* [SET EXERCISE]: From the passage on the glory of the nations on New Earth, return verbatim the portion that begins with the words containing "For the coastlands" and ends with "led in procession.".

Famously, of course, the U.S. has no kings. America is a representative republic. We have no single federal government, but try to divide power between federal branches, states, counties, and cities. King David will bring his glory on behalf of Israel. King Nebuchadnezzar (redeemed by God!) will bring his glory on behalf of the Babylonian nation. It’s biblical and rational to conclude that non-monarchial nations will also represent: voters, council members, mayors, state representatives, congresspersons, cabinet heads, delegates, and presidents.

If we will see, appreciate, and use for worship the nations’ “glory and honor” on New Earth, why not the glory and honor of the United States? What is this glory and honor? It is not imperialism, intolerance, false religions, or any gift of God corrupted by man’s sin. All those evils will have been purged by God’s judgment fire (2 Peter 3:10). Instead, this glory and honor may include promises from the Old Testament:

For the coastlands shall hope for me,
the ships of Tarshish first,
to bring your children from afar,
their silver and gold with them,
for the name of the LORD your God,
and for the Holy One of Israel,
because he has made you beautiful. …

Your gates shall be open continually;
day and night they shall not be shut,
that people may bring to you the wealth of the nations,
with their kings led in procession.

For the nation and kingdom
that will not serve you shall perish;
those nations shall be utterly laid waste.
The glory of Lebanon shall come to you,
the cypress, the plane, and the pine,
to beautify the place of my sanctuary,
and I will make the place of my feet glorious.5

Isaiah promised that everything sin-corrupted in this world, including “the nation and kingdom that will not serve [God]” (verse 12), will perish. Yet the prophet also promises that everything good in the world—ships, trade, silver, gold, wealth, fine wood (from cut trees!)—will help beautify God’s sanctuary, His home on Earth.

Is today’s old America a ‘shadow or copy’ of future New America?

* [RECORDS SUPPLIED]:
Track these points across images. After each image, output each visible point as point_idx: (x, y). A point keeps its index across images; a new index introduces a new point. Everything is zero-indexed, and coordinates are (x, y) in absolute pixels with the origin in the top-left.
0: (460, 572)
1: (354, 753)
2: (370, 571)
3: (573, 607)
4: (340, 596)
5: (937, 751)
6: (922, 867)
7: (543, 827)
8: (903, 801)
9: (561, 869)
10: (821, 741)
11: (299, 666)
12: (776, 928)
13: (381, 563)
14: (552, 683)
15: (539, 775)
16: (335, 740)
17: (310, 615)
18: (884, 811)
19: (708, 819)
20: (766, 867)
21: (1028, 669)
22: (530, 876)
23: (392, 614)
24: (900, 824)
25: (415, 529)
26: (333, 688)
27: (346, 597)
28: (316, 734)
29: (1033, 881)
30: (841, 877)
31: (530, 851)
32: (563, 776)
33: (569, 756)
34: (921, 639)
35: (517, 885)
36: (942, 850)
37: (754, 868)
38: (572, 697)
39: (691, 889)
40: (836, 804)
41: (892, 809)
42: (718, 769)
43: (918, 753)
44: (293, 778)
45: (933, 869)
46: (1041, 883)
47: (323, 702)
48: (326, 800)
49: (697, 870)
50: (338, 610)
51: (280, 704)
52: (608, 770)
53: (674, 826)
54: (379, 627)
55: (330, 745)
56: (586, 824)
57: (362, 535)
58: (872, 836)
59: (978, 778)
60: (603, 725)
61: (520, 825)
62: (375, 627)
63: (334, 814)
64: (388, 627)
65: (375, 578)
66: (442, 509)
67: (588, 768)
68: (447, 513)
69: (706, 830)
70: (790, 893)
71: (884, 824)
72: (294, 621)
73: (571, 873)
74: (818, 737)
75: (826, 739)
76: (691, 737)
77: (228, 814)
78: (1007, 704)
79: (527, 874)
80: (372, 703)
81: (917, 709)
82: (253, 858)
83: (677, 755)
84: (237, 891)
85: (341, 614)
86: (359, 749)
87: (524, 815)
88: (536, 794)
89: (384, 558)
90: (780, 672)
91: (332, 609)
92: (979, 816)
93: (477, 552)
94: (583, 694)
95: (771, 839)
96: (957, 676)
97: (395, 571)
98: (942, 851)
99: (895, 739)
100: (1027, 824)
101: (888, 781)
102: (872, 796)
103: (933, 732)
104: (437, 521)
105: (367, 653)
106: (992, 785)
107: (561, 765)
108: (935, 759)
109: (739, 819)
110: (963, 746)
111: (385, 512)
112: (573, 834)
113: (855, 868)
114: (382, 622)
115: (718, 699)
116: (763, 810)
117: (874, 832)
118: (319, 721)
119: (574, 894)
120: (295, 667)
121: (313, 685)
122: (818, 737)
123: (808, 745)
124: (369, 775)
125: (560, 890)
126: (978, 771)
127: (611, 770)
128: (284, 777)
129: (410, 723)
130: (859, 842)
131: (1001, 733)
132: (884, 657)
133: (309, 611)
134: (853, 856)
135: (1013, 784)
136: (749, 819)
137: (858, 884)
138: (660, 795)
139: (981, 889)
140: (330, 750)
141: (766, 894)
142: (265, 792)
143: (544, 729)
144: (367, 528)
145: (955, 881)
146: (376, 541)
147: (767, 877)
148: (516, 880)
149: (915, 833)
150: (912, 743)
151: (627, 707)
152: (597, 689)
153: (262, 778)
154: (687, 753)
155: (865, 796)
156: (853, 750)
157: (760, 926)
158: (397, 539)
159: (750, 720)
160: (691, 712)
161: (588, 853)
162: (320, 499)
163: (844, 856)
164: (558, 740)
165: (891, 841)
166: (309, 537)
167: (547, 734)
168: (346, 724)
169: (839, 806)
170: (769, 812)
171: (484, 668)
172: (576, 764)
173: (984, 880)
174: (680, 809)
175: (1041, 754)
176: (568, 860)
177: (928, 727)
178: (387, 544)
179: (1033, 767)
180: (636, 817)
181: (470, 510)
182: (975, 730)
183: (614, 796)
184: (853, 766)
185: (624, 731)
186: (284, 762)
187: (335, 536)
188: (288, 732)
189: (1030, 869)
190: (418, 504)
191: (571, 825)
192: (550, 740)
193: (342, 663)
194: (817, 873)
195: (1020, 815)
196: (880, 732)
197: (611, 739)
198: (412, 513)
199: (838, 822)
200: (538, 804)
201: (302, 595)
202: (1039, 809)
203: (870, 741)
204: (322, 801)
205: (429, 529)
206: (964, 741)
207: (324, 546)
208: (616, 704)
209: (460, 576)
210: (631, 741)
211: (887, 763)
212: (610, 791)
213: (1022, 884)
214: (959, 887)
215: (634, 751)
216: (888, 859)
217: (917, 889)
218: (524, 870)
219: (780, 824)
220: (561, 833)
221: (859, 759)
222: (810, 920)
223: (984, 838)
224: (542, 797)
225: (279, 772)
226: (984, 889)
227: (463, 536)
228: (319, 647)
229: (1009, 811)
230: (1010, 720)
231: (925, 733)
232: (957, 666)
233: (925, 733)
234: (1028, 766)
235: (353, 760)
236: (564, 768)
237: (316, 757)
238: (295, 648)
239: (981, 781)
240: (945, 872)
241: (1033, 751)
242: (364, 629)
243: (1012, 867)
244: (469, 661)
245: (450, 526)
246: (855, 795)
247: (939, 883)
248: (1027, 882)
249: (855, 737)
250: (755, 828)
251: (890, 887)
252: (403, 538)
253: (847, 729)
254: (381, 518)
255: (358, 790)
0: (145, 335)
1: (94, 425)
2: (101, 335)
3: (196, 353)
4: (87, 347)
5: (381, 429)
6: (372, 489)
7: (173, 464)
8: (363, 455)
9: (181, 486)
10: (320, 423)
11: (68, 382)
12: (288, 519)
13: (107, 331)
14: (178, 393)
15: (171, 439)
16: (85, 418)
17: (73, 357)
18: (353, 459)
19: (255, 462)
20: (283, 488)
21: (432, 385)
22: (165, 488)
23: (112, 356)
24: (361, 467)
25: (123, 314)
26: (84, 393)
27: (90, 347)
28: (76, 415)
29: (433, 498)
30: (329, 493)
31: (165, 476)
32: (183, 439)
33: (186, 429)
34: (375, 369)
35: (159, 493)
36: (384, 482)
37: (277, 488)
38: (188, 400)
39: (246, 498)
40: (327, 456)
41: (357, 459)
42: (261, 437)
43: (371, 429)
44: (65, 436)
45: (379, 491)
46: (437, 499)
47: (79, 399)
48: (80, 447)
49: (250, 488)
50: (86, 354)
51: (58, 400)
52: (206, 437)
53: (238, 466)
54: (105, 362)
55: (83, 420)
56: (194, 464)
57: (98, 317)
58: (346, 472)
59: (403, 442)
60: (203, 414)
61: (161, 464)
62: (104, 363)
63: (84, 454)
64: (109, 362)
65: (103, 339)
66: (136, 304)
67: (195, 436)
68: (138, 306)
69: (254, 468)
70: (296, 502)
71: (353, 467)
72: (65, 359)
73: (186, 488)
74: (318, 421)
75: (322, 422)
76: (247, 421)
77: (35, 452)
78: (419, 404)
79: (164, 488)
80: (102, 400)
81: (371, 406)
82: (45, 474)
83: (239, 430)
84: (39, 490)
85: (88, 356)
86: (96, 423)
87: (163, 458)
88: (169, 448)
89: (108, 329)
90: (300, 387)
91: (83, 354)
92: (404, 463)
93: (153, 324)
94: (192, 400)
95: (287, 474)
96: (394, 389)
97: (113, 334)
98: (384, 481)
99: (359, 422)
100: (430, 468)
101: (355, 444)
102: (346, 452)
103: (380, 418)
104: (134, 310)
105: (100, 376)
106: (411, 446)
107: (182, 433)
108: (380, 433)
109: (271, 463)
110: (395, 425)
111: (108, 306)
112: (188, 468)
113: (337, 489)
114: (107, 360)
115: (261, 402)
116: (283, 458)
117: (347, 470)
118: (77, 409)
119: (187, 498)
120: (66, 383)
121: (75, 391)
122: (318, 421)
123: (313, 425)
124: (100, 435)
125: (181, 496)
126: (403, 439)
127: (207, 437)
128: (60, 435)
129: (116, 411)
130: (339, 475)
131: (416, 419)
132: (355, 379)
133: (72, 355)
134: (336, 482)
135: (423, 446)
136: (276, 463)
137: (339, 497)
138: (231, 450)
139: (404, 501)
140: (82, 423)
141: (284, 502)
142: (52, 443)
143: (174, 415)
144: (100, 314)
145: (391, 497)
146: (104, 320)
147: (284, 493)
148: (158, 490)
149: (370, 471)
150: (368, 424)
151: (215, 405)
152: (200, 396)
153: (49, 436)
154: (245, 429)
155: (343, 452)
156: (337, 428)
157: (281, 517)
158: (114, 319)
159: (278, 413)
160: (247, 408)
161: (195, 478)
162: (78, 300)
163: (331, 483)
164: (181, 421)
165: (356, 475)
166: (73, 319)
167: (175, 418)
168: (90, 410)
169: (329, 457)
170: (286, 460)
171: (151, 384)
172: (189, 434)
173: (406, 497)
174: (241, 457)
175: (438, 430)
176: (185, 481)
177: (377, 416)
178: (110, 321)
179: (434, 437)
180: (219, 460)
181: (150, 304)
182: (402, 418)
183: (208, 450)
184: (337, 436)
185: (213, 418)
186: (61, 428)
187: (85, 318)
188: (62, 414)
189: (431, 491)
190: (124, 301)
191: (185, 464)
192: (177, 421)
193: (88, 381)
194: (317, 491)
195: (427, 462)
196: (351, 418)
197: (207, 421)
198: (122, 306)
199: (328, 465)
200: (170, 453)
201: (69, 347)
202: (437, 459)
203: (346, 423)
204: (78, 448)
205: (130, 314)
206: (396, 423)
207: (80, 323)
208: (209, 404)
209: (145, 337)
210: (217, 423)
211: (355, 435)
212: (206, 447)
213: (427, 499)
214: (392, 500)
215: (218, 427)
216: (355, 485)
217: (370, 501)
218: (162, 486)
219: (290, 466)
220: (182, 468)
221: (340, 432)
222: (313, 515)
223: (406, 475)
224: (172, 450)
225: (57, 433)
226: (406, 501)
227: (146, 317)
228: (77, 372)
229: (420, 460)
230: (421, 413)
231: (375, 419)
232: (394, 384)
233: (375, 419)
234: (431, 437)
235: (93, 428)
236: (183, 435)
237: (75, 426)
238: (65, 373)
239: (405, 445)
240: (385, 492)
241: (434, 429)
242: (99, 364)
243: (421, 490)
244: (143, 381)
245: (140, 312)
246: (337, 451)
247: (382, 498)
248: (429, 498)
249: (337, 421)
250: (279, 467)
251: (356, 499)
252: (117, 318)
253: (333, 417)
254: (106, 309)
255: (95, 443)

* [TASK ANSWER]:
For the coastlands shall hope for me,
the ships of Tarshish first,
to bring your children from afar,
their silver and gold with them,
for the name of the LORD your God,
and for the Holy One of Israel,
because he has made you beautiful. …

Your gates shall be open continually;
day and night they shall not be shut,
that people may bring to you the wealth of the nations,
with their kings led in procession.